Search the material for the string "tree" and copy each line where it occurs.

==============================

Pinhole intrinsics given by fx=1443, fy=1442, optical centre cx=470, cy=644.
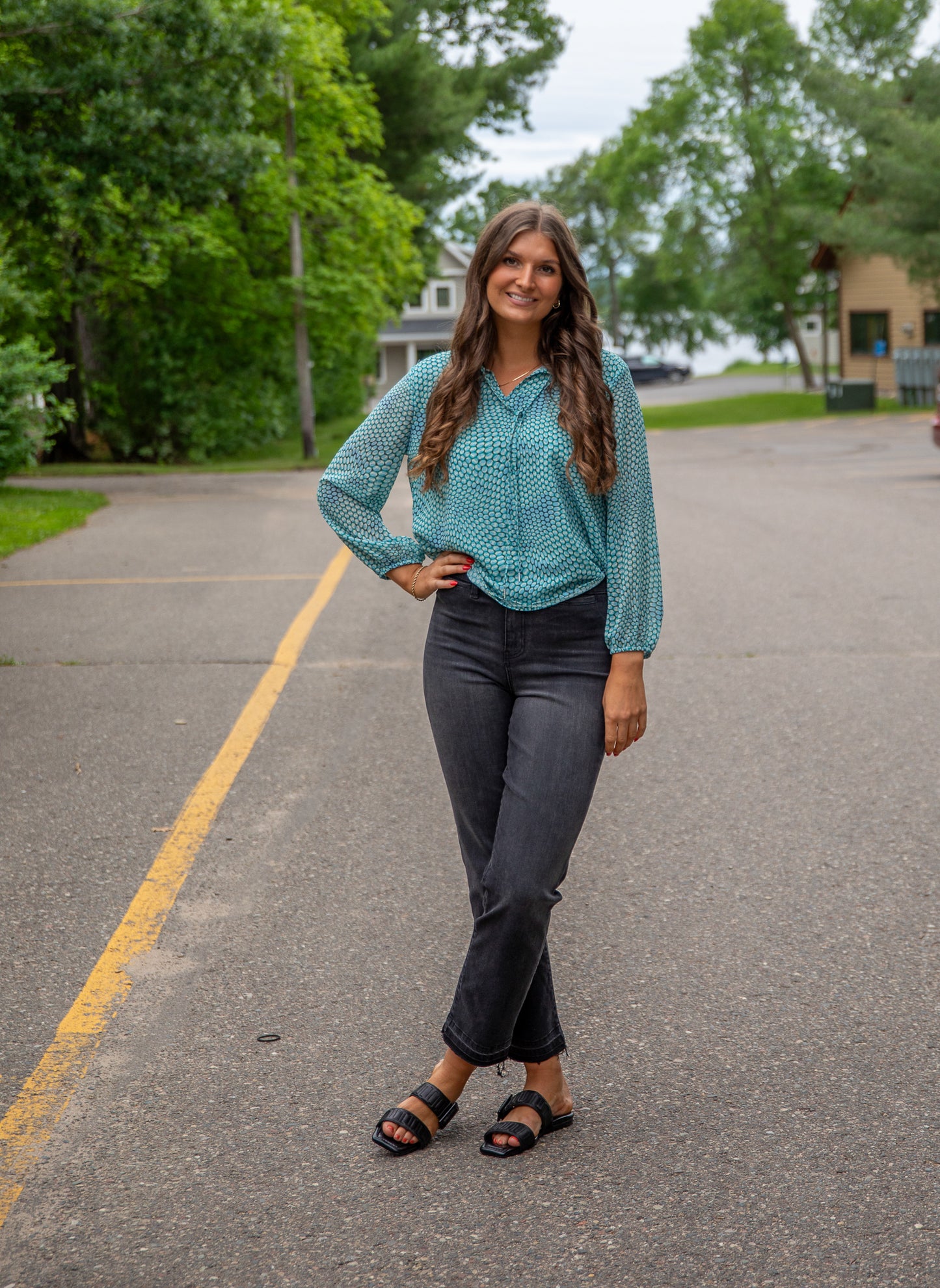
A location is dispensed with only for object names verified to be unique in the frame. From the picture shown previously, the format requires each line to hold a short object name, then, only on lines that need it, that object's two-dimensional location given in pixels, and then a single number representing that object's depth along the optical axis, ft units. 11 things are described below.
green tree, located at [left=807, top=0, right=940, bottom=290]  114.73
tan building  151.43
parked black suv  237.86
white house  222.89
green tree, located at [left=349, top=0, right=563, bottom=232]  108.88
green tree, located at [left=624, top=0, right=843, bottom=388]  163.02
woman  9.73
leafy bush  52.65
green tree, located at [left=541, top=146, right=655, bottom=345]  334.24
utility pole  84.58
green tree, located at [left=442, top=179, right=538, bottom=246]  145.76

==============================

#### [Exercise solution]
green tree, located at [left=807, top=0, right=940, bottom=290]  114.73
green tree, located at [left=349, top=0, right=563, bottom=232]  108.88
green tree, located at [left=624, top=0, right=843, bottom=388]  163.02
green tree, located at [left=541, top=146, right=655, bottom=345]  334.24
green tree, located at [left=442, top=179, right=538, bottom=246]  145.76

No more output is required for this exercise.